- Prompt -
Copy each of the following entries verbatim, keeping every character, space, and line break unchanged.
====================
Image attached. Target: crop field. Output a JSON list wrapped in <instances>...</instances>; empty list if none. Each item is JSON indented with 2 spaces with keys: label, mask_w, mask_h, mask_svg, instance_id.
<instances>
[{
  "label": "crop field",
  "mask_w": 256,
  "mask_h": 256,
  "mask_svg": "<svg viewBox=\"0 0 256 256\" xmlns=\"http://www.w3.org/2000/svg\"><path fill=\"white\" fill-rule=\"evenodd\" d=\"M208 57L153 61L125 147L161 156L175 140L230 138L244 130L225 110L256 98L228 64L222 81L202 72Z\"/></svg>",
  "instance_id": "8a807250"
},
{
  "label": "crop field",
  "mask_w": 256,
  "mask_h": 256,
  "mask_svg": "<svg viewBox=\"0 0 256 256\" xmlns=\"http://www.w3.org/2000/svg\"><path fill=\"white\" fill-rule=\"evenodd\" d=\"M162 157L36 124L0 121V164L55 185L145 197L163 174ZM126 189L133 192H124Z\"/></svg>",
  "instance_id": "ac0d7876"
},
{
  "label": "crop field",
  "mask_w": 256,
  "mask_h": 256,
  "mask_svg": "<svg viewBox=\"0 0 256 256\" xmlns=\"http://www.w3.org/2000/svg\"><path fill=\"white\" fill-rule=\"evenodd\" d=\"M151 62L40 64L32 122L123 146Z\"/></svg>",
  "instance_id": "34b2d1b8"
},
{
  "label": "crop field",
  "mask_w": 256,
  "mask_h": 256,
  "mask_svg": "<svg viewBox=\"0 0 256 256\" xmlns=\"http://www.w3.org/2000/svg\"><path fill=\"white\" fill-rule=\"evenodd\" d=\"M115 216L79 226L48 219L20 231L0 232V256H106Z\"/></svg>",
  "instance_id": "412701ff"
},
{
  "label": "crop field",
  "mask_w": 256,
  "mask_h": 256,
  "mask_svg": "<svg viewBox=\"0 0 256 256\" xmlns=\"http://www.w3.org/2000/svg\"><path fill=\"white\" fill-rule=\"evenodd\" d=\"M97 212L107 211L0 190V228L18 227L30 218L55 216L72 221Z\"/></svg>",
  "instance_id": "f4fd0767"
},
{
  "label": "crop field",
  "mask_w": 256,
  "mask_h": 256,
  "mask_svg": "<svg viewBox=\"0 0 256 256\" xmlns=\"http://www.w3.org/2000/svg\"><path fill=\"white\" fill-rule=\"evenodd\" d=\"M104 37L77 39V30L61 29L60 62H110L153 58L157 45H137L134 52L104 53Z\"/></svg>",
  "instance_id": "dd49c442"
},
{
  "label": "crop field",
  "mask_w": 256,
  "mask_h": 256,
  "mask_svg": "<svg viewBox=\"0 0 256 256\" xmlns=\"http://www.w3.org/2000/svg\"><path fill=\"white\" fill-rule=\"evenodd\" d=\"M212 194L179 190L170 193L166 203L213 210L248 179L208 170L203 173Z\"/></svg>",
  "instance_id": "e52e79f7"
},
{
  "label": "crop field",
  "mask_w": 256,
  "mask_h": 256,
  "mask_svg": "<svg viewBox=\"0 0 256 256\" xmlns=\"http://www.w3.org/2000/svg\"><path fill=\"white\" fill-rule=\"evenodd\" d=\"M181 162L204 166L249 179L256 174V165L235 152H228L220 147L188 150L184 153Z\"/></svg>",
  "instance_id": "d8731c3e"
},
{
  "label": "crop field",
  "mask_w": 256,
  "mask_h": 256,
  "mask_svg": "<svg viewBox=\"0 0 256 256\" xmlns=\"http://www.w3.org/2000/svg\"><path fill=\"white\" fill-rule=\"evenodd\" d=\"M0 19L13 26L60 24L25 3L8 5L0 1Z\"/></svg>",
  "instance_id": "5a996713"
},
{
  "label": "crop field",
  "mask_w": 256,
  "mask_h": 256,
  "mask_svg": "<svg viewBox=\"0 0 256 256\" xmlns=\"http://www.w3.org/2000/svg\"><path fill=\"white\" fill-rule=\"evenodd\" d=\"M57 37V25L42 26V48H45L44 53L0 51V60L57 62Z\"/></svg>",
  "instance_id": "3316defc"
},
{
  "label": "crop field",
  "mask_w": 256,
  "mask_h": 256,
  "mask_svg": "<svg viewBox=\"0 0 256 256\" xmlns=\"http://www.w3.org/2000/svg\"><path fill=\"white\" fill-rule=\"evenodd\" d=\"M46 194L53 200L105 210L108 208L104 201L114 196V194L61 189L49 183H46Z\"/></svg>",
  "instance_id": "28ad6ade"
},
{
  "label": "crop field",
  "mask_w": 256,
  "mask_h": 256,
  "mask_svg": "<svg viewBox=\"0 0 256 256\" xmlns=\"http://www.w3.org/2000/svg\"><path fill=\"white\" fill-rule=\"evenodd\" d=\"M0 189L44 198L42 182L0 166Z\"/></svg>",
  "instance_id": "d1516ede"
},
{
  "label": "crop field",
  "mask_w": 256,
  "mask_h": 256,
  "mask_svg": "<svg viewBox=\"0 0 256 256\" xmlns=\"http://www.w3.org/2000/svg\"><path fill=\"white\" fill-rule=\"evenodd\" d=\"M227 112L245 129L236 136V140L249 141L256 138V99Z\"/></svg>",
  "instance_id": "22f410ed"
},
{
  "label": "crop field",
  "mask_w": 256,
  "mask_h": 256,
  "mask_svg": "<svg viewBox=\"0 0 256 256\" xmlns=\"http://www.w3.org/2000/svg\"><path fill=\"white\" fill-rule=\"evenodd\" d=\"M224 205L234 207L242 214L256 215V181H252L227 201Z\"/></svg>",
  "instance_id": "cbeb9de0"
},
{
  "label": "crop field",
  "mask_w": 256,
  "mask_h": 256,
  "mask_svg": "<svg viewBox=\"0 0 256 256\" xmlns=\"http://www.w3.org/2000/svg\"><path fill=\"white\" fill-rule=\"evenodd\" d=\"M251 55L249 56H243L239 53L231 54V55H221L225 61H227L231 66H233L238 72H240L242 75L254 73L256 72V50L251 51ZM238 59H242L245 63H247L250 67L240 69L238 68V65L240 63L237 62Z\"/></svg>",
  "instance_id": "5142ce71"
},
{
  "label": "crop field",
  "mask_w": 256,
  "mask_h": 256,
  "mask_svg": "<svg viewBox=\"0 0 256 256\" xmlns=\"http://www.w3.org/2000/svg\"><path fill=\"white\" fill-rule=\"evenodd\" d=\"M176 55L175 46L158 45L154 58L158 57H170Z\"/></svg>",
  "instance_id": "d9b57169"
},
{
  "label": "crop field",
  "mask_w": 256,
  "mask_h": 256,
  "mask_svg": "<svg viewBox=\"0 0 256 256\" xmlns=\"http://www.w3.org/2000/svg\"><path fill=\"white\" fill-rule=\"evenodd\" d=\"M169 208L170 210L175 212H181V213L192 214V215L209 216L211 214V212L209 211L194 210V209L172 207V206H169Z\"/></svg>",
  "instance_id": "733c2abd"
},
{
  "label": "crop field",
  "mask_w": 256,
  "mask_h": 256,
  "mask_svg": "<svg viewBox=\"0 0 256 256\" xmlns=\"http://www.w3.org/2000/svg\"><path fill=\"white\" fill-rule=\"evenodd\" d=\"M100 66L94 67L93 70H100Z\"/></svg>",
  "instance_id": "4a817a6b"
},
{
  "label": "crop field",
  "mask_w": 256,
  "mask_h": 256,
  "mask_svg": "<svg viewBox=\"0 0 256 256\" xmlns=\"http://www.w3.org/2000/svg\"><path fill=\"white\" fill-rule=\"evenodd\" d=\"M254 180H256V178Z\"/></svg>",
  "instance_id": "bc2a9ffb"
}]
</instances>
====================
- Response -
Image attached. Target: crop field. Output a JSON list wrapped in <instances>...</instances>; empty list if none. Each item is JSON indented with 2 spaces with keys: label, mask_w, mask_h, mask_svg, instance_id.
<instances>
[{
  "label": "crop field",
  "mask_w": 256,
  "mask_h": 256,
  "mask_svg": "<svg viewBox=\"0 0 256 256\" xmlns=\"http://www.w3.org/2000/svg\"><path fill=\"white\" fill-rule=\"evenodd\" d=\"M208 57L153 61L125 147L161 156L175 140L230 138L244 130L225 110L256 98L228 64L222 81L202 72Z\"/></svg>",
  "instance_id": "8a807250"
},
{
  "label": "crop field",
  "mask_w": 256,
  "mask_h": 256,
  "mask_svg": "<svg viewBox=\"0 0 256 256\" xmlns=\"http://www.w3.org/2000/svg\"><path fill=\"white\" fill-rule=\"evenodd\" d=\"M162 157L36 124L0 121V164L55 185L145 197L163 174ZM126 189L133 192H124Z\"/></svg>",
  "instance_id": "ac0d7876"
},
{
  "label": "crop field",
  "mask_w": 256,
  "mask_h": 256,
  "mask_svg": "<svg viewBox=\"0 0 256 256\" xmlns=\"http://www.w3.org/2000/svg\"><path fill=\"white\" fill-rule=\"evenodd\" d=\"M151 62L40 64L32 122L123 146Z\"/></svg>",
  "instance_id": "34b2d1b8"
},
{
  "label": "crop field",
  "mask_w": 256,
  "mask_h": 256,
  "mask_svg": "<svg viewBox=\"0 0 256 256\" xmlns=\"http://www.w3.org/2000/svg\"><path fill=\"white\" fill-rule=\"evenodd\" d=\"M115 216L79 226L48 219L20 231L0 232V256H106Z\"/></svg>",
  "instance_id": "412701ff"
},
{
  "label": "crop field",
  "mask_w": 256,
  "mask_h": 256,
  "mask_svg": "<svg viewBox=\"0 0 256 256\" xmlns=\"http://www.w3.org/2000/svg\"><path fill=\"white\" fill-rule=\"evenodd\" d=\"M97 212L107 211L0 190V228L18 227L30 218L55 216L72 221Z\"/></svg>",
  "instance_id": "f4fd0767"
},
{
  "label": "crop field",
  "mask_w": 256,
  "mask_h": 256,
  "mask_svg": "<svg viewBox=\"0 0 256 256\" xmlns=\"http://www.w3.org/2000/svg\"><path fill=\"white\" fill-rule=\"evenodd\" d=\"M104 37L77 39V30L61 29L60 62H110L153 58L157 45H137L134 52L104 53Z\"/></svg>",
  "instance_id": "dd49c442"
},
{
  "label": "crop field",
  "mask_w": 256,
  "mask_h": 256,
  "mask_svg": "<svg viewBox=\"0 0 256 256\" xmlns=\"http://www.w3.org/2000/svg\"><path fill=\"white\" fill-rule=\"evenodd\" d=\"M212 194L179 190L170 193L166 203L213 210L248 179L208 170L203 173Z\"/></svg>",
  "instance_id": "e52e79f7"
},
{
  "label": "crop field",
  "mask_w": 256,
  "mask_h": 256,
  "mask_svg": "<svg viewBox=\"0 0 256 256\" xmlns=\"http://www.w3.org/2000/svg\"><path fill=\"white\" fill-rule=\"evenodd\" d=\"M181 162L204 166L249 179L256 174V165L235 152H228L220 147L188 150L184 153Z\"/></svg>",
  "instance_id": "d8731c3e"
},
{
  "label": "crop field",
  "mask_w": 256,
  "mask_h": 256,
  "mask_svg": "<svg viewBox=\"0 0 256 256\" xmlns=\"http://www.w3.org/2000/svg\"><path fill=\"white\" fill-rule=\"evenodd\" d=\"M0 19L13 26L60 24L25 3L8 5L0 1Z\"/></svg>",
  "instance_id": "5a996713"
},
{
  "label": "crop field",
  "mask_w": 256,
  "mask_h": 256,
  "mask_svg": "<svg viewBox=\"0 0 256 256\" xmlns=\"http://www.w3.org/2000/svg\"><path fill=\"white\" fill-rule=\"evenodd\" d=\"M57 37V25L42 26V48H45L44 53L0 51V60L57 62Z\"/></svg>",
  "instance_id": "3316defc"
},
{
  "label": "crop field",
  "mask_w": 256,
  "mask_h": 256,
  "mask_svg": "<svg viewBox=\"0 0 256 256\" xmlns=\"http://www.w3.org/2000/svg\"><path fill=\"white\" fill-rule=\"evenodd\" d=\"M46 194L53 200L105 210L108 208L104 201L114 196V194L61 189L49 183H46Z\"/></svg>",
  "instance_id": "28ad6ade"
},
{
  "label": "crop field",
  "mask_w": 256,
  "mask_h": 256,
  "mask_svg": "<svg viewBox=\"0 0 256 256\" xmlns=\"http://www.w3.org/2000/svg\"><path fill=\"white\" fill-rule=\"evenodd\" d=\"M0 189L44 198L42 182L0 166Z\"/></svg>",
  "instance_id": "d1516ede"
},
{
  "label": "crop field",
  "mask_w": 256,
  "mask_h": 256,
  "mask_svg": "<svg viewBox=\"0 0 256 256\" xmlns=\"http://www.w3.org/2000/svg\"><path fill=\"white\" fill-rule=\"evenodd\" d=\"M227 112L245 129L236 136V140L249 141L256 138V99Z\"/></svg>",
  "instance_id": "22f410ed"
},
{
  "label": "crop field",
  "mask_w": 256,
  "mask_h": 256,
  "mask_svg": "<svg viewBox=\"0 0 256 256\" xmlns=\"http://www.w3.org/2000/svg\"><path fill=\"white\" fill-rule=\"evenodd\" d=\"M224 205L234 207L242 214L256 215V181H252L227 201Z\"/></svg>",
  "instance_id": "cbeb9de0"
},
{
  "label": "crop field",
  "mask_w": 256,
  "mask_h": 256,
  "mask_svg": "<svg viewBox=\"0 0 256 256\" xmlns=\"http://www.w3.org/2000/svg\"><path fill=\"white\" fill-rule=\"evenodd\" d=\"M251 55L249 56H243L239 53L231 54V55H221L225 61H227L231 66H233L238 72H240L242 75L254 73L256 72V50L251 51ZM238 59H242L245 63H247L250 67L240 69L238 68V65L240 63L237 62Z\"/></svg>",
  "instance_id": "5142ce71"
},
{
  "label": "crop field",
  "mask_w": 256,
  "mask_h": 256,
  "mask_svg": "<svg viewBox=\"0 0 256 256\" xmlns=\"http://www.w3.org/2000/svg\"><path fill=\"white\" fill-rule=\"evenodd\" d=\"M176 55L175 46L158 45L154 58L158 57H170Z\"/></svg>",
  "instance_id": "d9b57169"
},
{
  "label": "crop field",
  "mask_w": 256,
  "mask_h": 256,
  "mask_svg": "<svg viewBox=\"0 0 256 256\" xmlns=\"http://www.w3.org/2000/svg\"><path fill=\"white\" fill-rule=\"evenodd\" d=\"M169 208L170 210L175 212H181V213L192 214V215L209 216L211 214V212L209 211L194 210V209L172 207V206H169Z\"/></svg>",
  "instance_id": "733c2abd"
},
{
  "label": "crop field",
  "mask_w": 256,
  "mask_h": 256,
  "mask_svg": "<svg viewBox=\"0 0 256 256\" xmlns=\"http://www.w3.org/2000/svg\"><path fill=\"white\" fill-rule=\"evenodd\" d=\"M100 66L94 67L93 70H100Z\"/></svg>",
  "instance_id": "4a817a6b"
},
{
  "label": "crop field",
  "mask_w": 256,
  "mask_h": 256,
  "mask_svg": "<svg viewBox=\"0 0 256 256\" xmlns=\"http://www.w3.org/2000/svg\"><path fill=\"white\" fill-rule=\"evenodd\" d=\"M254 180H256V178Z\"/></svg>",
  "instance_id": "bc2a9ffb"
}]
</instances>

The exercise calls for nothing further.